* _Data shown_:
--------------------------------------------------
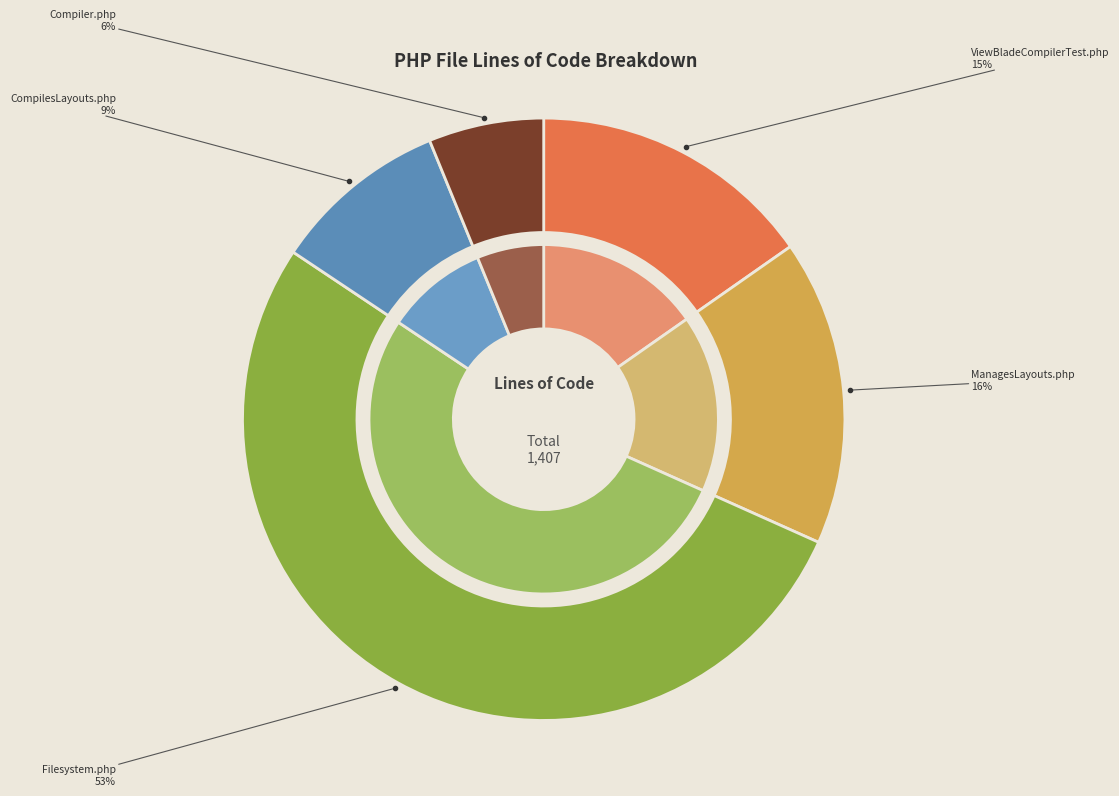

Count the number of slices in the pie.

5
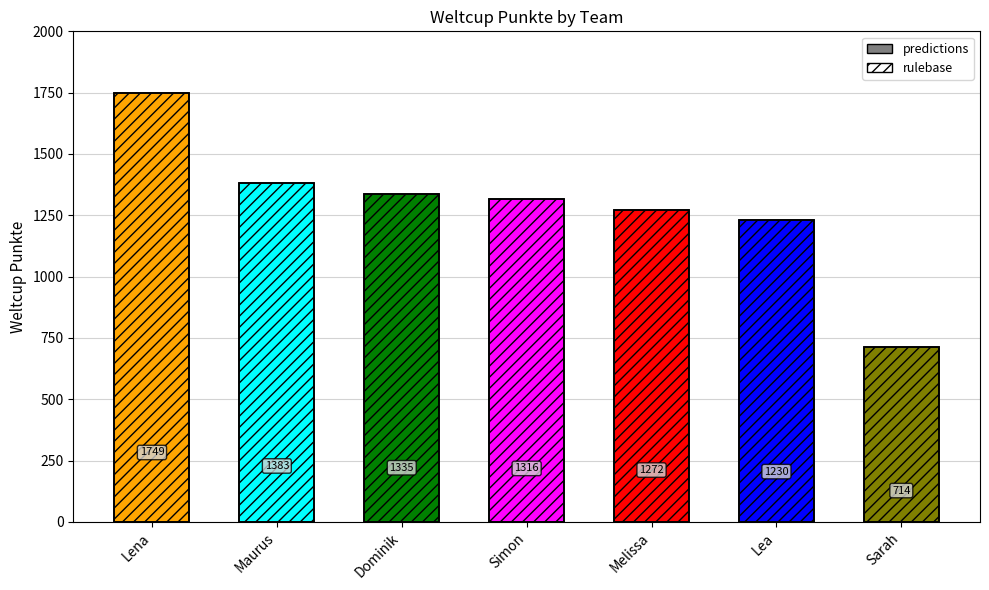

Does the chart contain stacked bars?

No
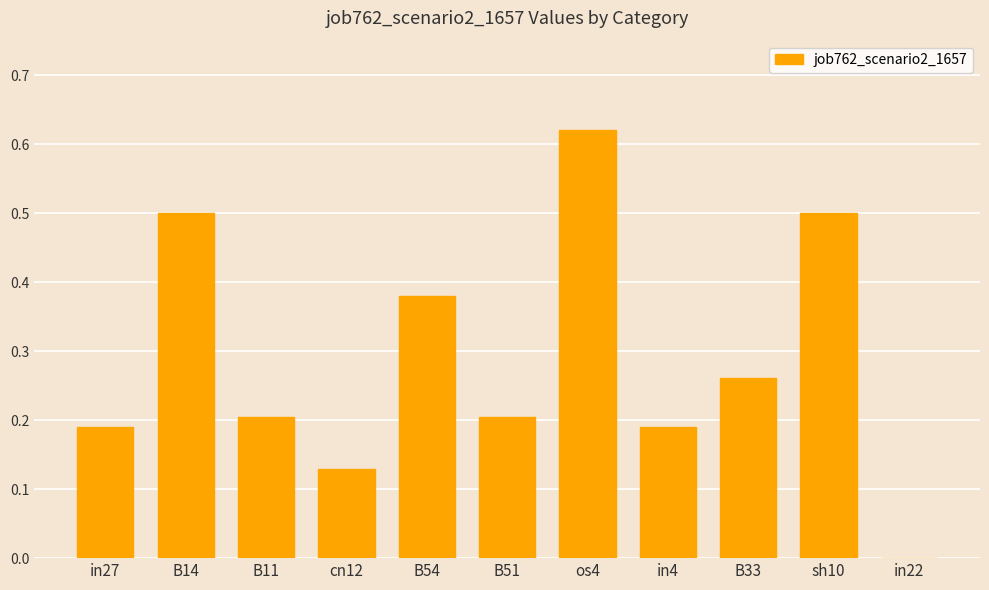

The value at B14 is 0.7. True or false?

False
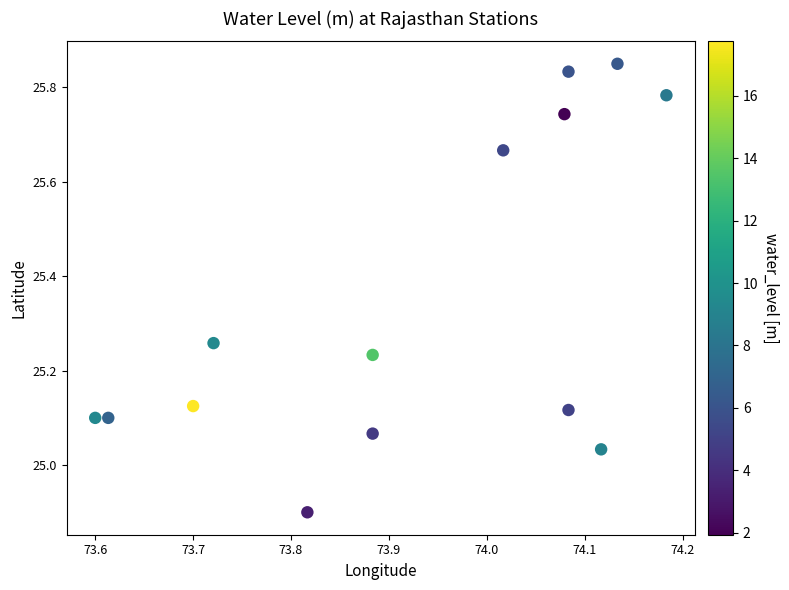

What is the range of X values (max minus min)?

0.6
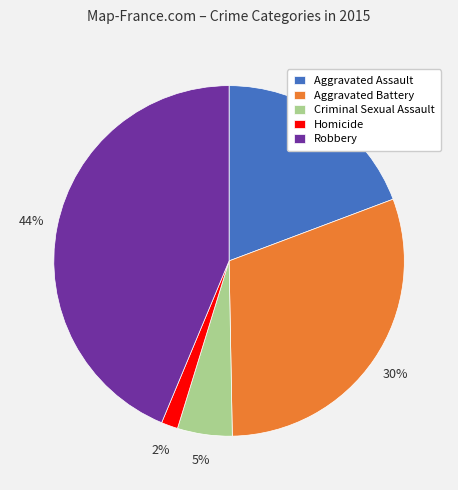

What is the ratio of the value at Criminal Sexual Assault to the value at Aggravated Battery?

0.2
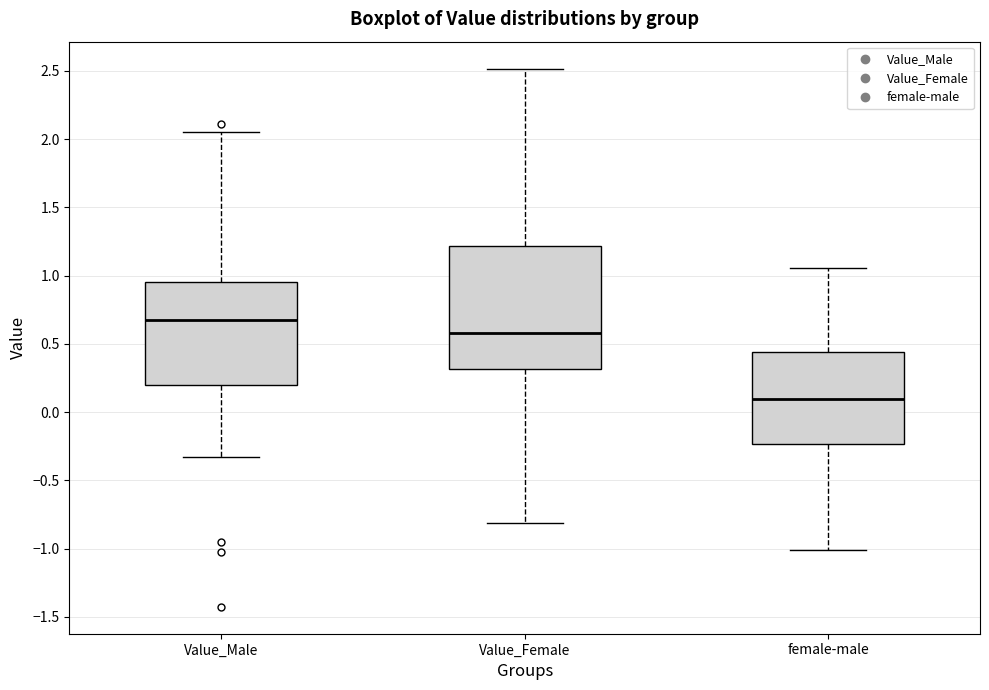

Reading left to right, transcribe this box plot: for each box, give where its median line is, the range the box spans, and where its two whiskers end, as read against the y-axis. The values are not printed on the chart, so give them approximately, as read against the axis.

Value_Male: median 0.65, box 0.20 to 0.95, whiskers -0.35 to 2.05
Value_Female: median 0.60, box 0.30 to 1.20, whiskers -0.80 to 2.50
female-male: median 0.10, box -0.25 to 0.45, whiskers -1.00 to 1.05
--------------------------------------------------
* _Exercise_:
Copy out each line above that contains the word "whiskers".

* _Exercise response_:
Reading left to right, transcribe this box plot: for each box, give where its median line is, the range the box spans, and where its two whiskers end, as read against the y-axis. The values are not printed on the chart, so give them approximately, as read against the axis.
Value_Male: median 0.65, box 0.20 to 0.95, whiskers -0.35 to 2.05
Value_Female: median 0.60, box 0.30 to 1.20, whiskers -0.80 to 2.50
female-male: median 0.10, box -0.25 to 0.45, whiskers -1.00 to 1.05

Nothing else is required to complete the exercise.